Stored items
·····

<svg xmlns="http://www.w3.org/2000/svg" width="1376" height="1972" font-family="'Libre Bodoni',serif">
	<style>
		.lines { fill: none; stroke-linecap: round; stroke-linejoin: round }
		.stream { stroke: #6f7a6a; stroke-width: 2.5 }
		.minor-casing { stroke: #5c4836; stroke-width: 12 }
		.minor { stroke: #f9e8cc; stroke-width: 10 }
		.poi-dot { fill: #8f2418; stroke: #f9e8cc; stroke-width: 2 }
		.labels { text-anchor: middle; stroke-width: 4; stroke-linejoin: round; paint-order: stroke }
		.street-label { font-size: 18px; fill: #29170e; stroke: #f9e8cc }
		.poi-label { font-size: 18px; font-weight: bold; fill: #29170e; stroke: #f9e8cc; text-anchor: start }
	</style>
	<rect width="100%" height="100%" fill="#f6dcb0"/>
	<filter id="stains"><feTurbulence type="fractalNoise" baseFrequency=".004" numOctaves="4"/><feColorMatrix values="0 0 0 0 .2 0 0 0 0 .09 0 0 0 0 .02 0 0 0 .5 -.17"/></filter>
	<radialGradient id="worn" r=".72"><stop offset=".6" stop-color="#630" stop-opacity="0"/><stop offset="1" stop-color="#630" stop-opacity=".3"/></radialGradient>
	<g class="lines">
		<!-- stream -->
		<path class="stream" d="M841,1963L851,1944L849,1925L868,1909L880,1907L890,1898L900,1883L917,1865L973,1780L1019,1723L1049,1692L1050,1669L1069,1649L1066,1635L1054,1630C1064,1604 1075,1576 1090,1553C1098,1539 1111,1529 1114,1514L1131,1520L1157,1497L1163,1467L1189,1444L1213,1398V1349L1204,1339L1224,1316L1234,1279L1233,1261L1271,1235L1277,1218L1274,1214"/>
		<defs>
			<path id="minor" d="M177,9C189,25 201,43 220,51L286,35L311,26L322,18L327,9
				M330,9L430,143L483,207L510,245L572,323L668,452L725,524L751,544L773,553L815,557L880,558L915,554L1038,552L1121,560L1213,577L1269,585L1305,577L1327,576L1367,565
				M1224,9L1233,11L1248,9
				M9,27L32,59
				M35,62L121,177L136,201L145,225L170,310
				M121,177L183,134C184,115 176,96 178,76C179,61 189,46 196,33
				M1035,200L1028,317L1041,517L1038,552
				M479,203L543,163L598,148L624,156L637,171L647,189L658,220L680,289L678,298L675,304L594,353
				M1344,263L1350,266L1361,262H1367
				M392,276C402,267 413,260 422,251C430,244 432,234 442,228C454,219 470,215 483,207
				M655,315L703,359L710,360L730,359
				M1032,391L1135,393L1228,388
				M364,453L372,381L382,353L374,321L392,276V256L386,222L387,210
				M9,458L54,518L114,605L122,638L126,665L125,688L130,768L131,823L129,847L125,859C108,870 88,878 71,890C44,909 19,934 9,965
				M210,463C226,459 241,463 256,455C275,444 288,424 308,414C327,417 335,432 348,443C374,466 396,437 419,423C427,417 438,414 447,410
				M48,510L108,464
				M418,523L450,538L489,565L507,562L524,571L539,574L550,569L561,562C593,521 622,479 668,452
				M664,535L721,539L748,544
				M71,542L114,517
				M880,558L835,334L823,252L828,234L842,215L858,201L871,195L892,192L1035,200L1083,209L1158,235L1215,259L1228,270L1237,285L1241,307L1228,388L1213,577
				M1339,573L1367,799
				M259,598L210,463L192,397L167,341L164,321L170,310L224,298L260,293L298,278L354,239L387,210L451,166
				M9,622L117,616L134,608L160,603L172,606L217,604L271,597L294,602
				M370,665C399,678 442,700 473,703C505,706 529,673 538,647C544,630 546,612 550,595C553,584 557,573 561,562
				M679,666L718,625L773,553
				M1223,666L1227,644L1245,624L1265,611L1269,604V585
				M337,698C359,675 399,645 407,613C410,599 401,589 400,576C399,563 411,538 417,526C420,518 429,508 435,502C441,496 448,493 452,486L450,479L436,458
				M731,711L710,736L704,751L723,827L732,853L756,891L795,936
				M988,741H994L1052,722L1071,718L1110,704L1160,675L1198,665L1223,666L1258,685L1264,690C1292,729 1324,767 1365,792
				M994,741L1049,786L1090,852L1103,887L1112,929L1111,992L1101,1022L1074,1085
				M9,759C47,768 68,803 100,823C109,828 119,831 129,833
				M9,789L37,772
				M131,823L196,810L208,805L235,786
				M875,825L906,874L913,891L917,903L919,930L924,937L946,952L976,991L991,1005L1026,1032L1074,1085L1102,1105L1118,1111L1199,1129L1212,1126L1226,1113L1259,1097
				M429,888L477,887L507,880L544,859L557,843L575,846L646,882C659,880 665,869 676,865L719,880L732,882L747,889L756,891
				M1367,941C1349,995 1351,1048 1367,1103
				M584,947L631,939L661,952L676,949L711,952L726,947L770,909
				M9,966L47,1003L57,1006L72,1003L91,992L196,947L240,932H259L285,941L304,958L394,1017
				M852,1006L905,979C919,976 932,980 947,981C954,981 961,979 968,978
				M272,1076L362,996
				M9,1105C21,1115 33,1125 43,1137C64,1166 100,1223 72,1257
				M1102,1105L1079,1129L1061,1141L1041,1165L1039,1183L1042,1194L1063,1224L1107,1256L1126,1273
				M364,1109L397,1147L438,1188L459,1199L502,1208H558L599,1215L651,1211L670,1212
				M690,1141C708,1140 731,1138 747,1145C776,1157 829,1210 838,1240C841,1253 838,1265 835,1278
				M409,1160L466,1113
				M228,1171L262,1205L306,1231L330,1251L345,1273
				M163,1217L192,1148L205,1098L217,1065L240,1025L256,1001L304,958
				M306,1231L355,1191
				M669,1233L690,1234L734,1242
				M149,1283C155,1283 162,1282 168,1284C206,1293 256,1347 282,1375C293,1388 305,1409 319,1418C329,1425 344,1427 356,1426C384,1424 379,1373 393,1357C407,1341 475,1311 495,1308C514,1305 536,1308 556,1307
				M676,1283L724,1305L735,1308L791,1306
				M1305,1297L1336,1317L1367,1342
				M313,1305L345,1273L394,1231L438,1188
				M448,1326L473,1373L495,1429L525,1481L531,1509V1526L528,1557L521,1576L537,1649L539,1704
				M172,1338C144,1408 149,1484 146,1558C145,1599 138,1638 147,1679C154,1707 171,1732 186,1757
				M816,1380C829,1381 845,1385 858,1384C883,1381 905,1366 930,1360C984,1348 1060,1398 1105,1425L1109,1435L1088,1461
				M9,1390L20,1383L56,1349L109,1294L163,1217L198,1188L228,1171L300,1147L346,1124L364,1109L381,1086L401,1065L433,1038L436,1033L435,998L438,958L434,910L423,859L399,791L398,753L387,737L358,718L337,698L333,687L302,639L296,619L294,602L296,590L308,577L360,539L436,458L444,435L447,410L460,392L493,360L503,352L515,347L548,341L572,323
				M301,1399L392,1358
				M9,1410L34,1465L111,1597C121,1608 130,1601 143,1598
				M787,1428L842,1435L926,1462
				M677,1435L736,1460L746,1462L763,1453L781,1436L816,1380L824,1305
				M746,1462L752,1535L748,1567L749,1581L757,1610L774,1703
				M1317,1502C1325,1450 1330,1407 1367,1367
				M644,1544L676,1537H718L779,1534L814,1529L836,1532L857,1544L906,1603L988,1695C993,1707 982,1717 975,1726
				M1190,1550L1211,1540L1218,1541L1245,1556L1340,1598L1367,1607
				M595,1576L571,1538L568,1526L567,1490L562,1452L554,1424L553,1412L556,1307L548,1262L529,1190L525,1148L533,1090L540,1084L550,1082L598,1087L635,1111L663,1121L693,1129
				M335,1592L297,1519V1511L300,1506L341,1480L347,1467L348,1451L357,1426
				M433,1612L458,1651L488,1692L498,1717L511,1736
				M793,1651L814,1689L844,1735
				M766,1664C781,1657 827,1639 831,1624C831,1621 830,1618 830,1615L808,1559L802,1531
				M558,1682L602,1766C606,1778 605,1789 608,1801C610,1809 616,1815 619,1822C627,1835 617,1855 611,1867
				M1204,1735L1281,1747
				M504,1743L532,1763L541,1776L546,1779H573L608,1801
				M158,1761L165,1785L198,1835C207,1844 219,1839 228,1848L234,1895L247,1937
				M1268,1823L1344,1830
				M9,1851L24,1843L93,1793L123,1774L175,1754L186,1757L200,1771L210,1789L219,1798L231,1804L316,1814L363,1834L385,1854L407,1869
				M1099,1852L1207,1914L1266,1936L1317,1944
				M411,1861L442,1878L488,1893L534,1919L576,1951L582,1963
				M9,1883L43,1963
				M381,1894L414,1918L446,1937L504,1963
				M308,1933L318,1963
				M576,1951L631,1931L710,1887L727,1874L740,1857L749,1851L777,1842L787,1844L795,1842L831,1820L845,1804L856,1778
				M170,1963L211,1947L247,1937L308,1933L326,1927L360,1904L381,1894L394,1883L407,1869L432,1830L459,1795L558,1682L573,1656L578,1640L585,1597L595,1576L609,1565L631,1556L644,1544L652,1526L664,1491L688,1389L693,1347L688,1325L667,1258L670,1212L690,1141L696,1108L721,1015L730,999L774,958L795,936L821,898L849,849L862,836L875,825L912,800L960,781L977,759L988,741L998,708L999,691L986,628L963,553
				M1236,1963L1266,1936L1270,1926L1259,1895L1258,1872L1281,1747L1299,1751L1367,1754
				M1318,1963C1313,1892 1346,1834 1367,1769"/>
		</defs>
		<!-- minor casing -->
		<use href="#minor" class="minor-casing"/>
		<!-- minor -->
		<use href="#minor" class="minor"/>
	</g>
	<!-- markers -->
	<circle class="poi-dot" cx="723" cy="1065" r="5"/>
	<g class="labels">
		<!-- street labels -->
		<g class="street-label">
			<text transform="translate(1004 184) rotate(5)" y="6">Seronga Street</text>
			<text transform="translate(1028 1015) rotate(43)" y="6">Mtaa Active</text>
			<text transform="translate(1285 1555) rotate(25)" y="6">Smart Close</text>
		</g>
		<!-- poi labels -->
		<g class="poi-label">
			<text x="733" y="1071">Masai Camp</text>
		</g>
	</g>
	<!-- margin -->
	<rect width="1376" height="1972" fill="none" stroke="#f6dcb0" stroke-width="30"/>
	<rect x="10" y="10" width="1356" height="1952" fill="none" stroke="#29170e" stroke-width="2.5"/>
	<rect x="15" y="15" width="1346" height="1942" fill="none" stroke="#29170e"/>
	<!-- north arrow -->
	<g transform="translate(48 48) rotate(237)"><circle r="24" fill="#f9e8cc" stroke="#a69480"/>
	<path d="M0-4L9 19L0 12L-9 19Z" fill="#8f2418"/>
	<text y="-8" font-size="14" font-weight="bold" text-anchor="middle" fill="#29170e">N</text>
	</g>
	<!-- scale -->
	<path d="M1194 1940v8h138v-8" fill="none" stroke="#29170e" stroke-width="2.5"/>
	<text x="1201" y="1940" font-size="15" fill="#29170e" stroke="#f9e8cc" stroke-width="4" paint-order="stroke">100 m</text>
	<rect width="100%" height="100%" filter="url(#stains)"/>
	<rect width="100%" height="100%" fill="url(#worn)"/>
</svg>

·····

▶ _Exercise brief_: Look through the lines above for "round". Say how many have it, and give no other words.

▶ _Answer to the problem_: 2